I soon board a plane to Amman in Jordan. I will be visiting the Holy Land Institute for Deaf and Deaf Blind Children, a project that works with children traumatised by the conflict on the West Bank. Another type of pain and suffering, together,no doubt, with shared joys and smiling faces, with plenty of love and humanity to share. Keep watching folks, there will be much to digest, but I am keen to touch heaven again. Maybe that is something of what it might be like, having touched pathos and affected by it, you hold it and go on to the joy that flows. Easy to say I know, but I am finding people who have experienced this and also know how to smile deeply.
While writing this I am pleased to say that the plane journeying towards the window, and me, at the last minute took a turn to the right and parked right at the terminal entrance. I assume it was told to go there – but encountering that plane is a source of pain I have just avoided, for which I am grateful!
A few remarks about the blog:
i hope you are enjoying reading it? Please leave your comments and thanks to those who have already.
i am learning all the time about how to supervise a blog. Please bear with me.

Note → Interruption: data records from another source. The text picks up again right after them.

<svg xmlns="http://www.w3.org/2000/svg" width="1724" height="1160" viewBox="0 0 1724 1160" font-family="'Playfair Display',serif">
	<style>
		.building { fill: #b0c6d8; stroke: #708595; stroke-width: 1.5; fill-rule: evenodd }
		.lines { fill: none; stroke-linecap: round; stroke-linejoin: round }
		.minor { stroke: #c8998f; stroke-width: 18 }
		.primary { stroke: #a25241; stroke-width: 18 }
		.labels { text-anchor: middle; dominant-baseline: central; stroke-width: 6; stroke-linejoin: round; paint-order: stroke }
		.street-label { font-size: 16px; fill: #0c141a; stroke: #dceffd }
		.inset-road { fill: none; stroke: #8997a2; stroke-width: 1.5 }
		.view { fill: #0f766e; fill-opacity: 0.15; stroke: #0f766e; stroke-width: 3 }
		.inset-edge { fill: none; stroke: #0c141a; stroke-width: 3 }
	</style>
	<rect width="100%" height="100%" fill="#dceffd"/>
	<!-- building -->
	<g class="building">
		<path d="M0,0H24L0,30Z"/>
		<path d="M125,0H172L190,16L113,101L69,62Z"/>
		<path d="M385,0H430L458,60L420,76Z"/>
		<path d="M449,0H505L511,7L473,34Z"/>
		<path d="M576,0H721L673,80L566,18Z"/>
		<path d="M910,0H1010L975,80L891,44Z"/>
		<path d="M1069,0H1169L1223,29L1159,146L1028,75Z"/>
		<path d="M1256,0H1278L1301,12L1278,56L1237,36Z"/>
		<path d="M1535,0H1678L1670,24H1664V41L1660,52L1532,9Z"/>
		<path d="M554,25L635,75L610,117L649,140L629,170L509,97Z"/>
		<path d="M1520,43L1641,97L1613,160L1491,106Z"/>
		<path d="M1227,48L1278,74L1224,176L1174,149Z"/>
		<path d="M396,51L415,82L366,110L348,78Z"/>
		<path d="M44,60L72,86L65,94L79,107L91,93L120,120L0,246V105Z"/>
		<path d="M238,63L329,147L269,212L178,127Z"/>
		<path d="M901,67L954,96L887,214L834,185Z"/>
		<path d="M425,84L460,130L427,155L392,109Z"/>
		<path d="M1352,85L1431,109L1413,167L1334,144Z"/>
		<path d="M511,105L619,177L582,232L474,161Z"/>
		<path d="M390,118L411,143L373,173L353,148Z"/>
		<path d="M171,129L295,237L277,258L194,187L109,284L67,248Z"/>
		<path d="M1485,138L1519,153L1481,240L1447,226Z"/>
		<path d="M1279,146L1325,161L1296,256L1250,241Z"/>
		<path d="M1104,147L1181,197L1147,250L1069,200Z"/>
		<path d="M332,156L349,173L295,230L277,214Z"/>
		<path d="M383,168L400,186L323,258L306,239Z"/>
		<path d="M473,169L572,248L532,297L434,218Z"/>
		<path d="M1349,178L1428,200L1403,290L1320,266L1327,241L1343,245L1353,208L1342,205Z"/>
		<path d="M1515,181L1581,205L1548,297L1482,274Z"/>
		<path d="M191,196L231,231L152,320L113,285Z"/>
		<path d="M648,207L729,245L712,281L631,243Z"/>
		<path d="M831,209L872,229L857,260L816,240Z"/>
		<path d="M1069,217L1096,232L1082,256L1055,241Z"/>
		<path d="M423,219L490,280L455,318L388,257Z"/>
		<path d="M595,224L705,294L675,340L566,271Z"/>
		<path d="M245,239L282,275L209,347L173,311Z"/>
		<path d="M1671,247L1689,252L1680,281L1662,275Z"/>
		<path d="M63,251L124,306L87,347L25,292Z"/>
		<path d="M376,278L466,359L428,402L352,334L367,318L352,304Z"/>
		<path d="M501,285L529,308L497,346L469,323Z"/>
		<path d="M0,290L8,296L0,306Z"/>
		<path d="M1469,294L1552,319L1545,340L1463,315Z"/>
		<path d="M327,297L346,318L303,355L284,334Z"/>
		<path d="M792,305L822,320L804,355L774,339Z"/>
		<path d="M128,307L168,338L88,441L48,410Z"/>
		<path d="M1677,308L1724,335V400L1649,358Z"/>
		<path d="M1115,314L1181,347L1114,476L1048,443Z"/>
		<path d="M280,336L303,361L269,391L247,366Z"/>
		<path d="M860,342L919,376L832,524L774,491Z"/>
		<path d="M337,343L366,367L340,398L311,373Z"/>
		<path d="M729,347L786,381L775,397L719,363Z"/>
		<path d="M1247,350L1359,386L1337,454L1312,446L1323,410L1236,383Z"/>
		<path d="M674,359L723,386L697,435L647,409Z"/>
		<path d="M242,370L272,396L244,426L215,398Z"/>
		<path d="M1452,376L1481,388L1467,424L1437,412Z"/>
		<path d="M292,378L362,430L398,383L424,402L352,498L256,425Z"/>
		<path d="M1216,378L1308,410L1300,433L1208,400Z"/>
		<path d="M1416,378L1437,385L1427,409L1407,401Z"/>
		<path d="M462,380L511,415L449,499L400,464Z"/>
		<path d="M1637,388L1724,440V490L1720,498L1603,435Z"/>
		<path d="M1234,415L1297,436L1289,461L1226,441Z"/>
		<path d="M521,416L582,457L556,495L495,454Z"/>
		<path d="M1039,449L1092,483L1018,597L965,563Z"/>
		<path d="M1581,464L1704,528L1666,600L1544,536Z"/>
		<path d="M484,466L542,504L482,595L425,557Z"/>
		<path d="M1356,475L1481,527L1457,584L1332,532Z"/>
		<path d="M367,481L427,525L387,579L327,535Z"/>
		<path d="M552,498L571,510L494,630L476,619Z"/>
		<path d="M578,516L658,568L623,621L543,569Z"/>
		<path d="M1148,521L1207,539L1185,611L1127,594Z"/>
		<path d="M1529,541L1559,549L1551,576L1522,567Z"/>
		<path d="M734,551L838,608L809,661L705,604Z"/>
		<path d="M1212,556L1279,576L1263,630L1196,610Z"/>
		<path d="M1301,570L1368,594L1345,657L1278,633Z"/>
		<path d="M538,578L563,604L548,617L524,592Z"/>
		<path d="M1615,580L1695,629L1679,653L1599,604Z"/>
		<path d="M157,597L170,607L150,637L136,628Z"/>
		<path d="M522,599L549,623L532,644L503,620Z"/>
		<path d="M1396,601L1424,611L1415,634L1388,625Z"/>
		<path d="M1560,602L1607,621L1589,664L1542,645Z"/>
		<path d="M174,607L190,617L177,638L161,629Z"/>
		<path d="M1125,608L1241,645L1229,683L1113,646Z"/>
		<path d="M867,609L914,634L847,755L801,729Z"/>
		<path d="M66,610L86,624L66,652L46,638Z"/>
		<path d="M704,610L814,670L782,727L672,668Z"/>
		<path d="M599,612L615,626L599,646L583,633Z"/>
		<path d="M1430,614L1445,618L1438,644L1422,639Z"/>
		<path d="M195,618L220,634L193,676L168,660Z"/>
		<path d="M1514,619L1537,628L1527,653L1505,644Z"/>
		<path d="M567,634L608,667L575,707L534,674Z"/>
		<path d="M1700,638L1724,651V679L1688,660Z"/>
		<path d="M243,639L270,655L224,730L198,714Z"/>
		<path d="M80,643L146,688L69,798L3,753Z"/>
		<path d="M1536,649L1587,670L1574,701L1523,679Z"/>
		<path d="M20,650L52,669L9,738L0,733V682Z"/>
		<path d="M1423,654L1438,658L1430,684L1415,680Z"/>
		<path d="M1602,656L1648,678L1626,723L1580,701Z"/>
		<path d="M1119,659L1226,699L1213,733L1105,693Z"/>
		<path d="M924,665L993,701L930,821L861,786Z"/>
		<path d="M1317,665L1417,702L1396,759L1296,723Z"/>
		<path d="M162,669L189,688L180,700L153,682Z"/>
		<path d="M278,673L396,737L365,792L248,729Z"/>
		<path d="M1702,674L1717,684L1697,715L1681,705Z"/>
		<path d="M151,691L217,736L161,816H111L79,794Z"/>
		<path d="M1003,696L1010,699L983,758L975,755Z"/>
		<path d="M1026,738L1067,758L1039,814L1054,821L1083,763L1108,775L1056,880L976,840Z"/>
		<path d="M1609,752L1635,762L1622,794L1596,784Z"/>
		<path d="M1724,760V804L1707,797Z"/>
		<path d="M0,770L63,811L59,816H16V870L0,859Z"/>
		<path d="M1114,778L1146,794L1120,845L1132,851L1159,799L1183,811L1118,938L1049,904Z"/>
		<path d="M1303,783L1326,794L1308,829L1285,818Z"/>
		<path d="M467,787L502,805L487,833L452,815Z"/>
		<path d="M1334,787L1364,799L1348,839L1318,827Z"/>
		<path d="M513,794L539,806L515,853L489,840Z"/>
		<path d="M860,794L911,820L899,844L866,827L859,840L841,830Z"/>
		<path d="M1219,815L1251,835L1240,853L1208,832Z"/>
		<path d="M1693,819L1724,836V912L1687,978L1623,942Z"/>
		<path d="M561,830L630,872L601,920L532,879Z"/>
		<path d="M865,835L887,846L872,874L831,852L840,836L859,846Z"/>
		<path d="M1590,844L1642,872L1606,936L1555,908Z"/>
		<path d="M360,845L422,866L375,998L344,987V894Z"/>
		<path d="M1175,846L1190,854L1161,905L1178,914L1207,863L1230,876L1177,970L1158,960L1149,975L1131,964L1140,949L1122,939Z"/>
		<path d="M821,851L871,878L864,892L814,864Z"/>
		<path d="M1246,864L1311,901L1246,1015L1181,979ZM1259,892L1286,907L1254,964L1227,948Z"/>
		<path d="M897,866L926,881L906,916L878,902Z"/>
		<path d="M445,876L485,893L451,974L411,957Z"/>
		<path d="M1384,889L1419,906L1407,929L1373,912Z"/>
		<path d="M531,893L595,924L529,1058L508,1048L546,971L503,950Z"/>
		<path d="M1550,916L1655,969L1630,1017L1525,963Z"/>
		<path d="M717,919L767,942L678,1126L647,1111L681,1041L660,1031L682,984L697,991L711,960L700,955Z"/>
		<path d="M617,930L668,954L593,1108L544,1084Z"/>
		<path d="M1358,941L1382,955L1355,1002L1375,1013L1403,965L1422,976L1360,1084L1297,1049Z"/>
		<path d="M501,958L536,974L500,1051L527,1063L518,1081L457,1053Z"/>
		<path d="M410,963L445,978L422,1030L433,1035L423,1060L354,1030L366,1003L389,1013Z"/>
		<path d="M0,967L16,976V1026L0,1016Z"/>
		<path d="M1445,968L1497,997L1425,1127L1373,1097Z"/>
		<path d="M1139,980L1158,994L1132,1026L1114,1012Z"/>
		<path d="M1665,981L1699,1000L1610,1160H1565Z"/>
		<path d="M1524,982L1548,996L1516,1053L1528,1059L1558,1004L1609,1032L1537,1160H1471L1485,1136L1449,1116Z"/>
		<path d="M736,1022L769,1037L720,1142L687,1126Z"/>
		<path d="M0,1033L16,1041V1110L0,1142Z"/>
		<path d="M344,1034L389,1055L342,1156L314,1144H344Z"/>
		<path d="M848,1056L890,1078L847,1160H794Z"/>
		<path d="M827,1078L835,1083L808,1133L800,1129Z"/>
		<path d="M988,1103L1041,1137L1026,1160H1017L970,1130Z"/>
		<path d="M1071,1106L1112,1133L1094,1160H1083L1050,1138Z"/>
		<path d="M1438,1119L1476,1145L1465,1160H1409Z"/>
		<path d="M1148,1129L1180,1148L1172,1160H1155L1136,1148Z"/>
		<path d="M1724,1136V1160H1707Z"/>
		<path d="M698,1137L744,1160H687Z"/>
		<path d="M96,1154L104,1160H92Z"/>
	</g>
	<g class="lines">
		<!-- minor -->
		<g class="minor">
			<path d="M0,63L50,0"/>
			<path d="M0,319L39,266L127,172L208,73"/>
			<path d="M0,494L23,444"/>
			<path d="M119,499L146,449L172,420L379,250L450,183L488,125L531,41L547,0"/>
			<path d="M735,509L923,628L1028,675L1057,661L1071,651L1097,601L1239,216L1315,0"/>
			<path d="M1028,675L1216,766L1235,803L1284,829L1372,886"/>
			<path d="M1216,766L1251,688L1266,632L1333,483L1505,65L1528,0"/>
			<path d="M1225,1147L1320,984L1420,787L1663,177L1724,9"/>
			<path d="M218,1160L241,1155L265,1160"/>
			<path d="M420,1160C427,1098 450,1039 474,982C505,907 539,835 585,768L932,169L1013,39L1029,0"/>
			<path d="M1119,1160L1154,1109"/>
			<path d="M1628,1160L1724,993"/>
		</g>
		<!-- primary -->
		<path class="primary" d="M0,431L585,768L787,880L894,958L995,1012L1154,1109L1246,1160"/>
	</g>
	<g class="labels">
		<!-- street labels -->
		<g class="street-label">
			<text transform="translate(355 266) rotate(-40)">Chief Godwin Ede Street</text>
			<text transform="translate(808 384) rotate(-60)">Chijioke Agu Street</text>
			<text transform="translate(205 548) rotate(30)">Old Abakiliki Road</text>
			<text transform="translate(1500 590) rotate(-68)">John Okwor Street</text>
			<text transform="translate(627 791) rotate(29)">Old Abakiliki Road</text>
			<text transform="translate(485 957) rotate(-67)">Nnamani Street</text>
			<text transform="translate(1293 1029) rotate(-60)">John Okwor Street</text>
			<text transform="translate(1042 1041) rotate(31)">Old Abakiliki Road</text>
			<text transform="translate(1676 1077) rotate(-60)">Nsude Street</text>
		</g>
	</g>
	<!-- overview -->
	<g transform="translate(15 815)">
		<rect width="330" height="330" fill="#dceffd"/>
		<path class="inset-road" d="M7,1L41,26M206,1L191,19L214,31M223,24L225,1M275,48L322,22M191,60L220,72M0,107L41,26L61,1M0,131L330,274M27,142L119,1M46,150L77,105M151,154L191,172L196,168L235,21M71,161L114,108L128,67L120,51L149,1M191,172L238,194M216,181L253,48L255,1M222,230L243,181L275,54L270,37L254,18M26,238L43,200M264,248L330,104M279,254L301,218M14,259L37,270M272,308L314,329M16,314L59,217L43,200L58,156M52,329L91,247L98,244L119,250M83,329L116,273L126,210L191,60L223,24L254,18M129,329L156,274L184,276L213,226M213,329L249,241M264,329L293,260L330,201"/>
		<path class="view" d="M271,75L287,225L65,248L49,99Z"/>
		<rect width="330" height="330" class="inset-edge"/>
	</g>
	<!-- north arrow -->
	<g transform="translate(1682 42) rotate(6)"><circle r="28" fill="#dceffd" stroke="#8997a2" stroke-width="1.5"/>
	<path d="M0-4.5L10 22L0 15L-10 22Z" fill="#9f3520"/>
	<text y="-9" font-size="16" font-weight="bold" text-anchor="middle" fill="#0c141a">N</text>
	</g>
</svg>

I will add some pictures when I have learned how to do it – but I am also keen not to have people in pictures unless I get their permission. One of the things I don’t like about certain social media is how some post pictures of you without asking. However I will post pictures when I can.
to those who want a linear way – timewise (chronologically speaking) – in reading the blogs in order to understand the development of thought, I am sorry to disappoint. Experiences are coming thick and fast and I have found it difficult to keep up to date with the blog as much as I might. I will try to do better.
however thanks for the feedback and keep it coming!! Sorry, must go I have a plane to catch.